ハードディスクに新しいパーティションを作成する
FreeBSD インストーラの Shell モードを利用して、インストール先のハードディスクに新しいパーティションを作成します。先ほど作成したインストールメディアからパソコンを起動するために、UEFI 設定画面で CSM (Compatibility Supported Module) と Secure Boot を無効にし、 USB メモリから起動されるようにブートデバイスの優先順位を設定します。設定を保存してパソコンを再起動すると、FreeBSD のインストーラが起動するので、メニューから [Shell] を選択し、下記のようにコマンドを実行します (一度実行してしまうと後戻りが利かないので、慎重にお願いします)。
# gpart list
# gpart show -l ada0
# gpart destroy -F ada0
# gpart create -s gpt ada0
# gpart add -t ms-basic-data -b 2048 -s 2699067392 ada0
# gpart add -t ms-basic-data -b -s 67108864 ada0
# gpart add -t ms-basic-data -b -s 536870912 ada0
# gpart add -t ms-basic-data -b -s 536870912 ada0
# gpart add -t ms-basic-data -b -s 67108864 ada0
# gpart show -l ada0
=> 40 3907029088 ada0 GPT (1.8T)
40 2008 - free - (1.0M)
2048 2699067392 1 (null) (1.3T)
2699069440 67108864 2 (null) (32G)
2766178304 536870912 3 (null) (256G)
3303049216 536870912 4 (null) (256G)
3839920128 67108864 5 (null) (32G)
3907028992 136 - free - (68K)
1行目: | gpart list コマンドの出力 (掲載は省略) を見て、目的のハードディスクを見つける。ここでは ada0 がそれと判断した。くれぐれも他のハードディスクと間違えないように。 |
2行目: | ada0 の現在のパーティションレイアウトを確認する。 |
3行目: | 既存のパーティションをすべて削除する。 |
4行目: | GPT を指定してパーティショニングスキームを作成する。 |
5~9行目: | 事前に決めた構成に従ってパーティションを作る。 |
10行目: | 変更後のパーティションレイアウトを確認する。 |
FreeBSD 用のパーティション (ada0p2 から p4) を含め、すべてのパーティションのタイプに ms-basic-data を指定していますが、あとで変更するので問題ありません。むしろここで freebsd-swap や freebsd-ufs などを指定してしまうと、あとで FreeBSD をインストールするときに「パーティションの上書きができません」というようなメッセージが表示されて先に進めなくなる現象が見られたので2)、いろいろ試した結果このようにしています。

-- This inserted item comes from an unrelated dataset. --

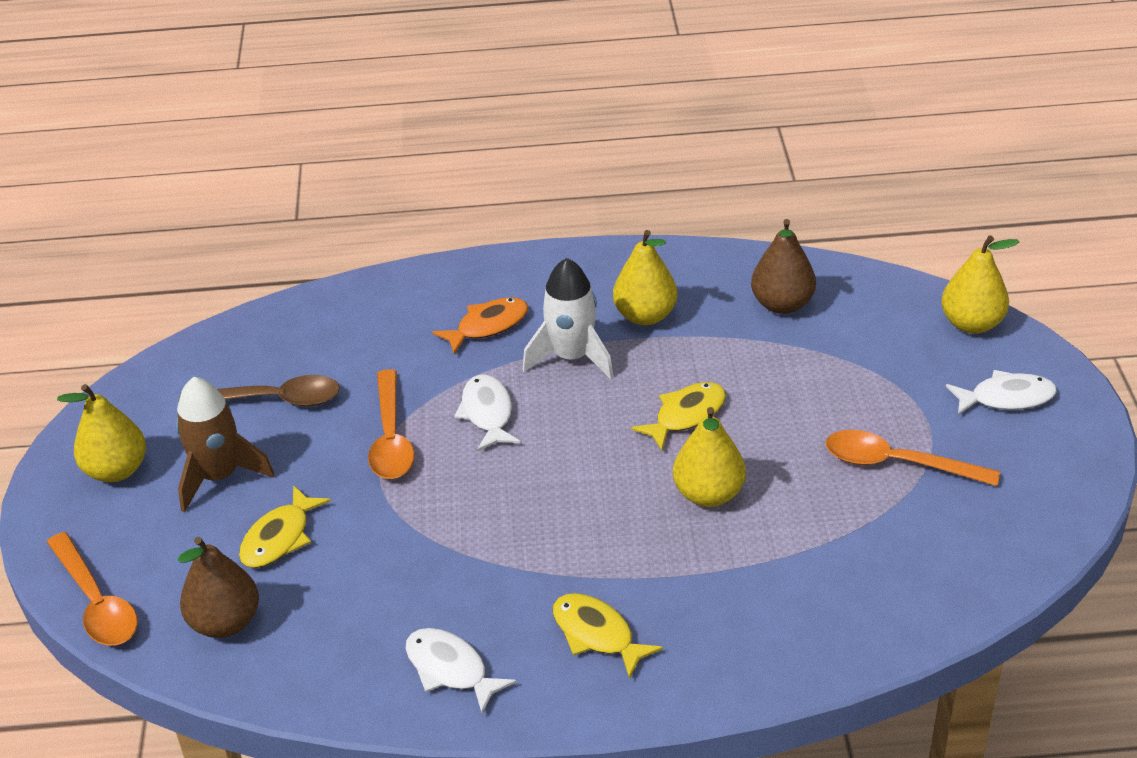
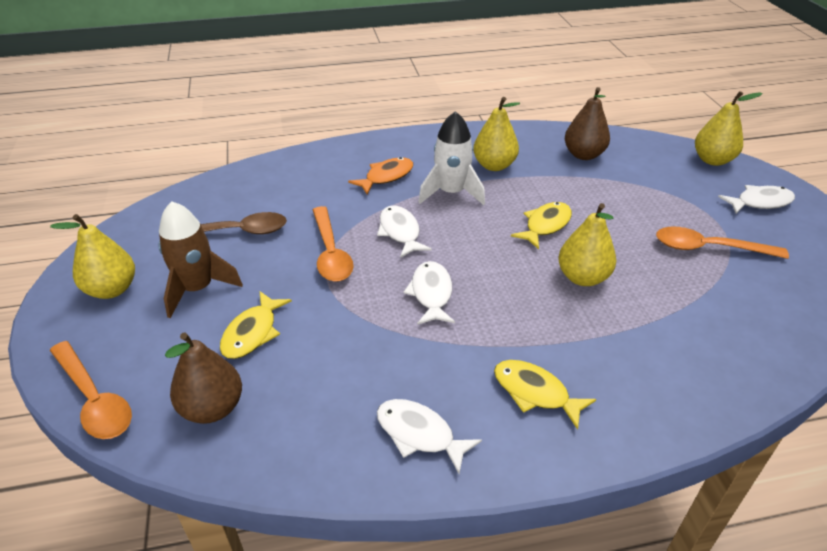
camera: 10 degrees left, 0 degrees up
none -> white fish [403,261,455,325]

- 具体的には "The chosen root partition has a preexisting filesystem." と表示され、それでも進めようとすると "Error while extracting base.txz: Can't unlink already-existing object" と表示され、インストーラの先頭に戻ることしかできなくなります。個人的には、ここまで来たら強制的に上書きしてもらっても良いのですが、こういう仕様のようです。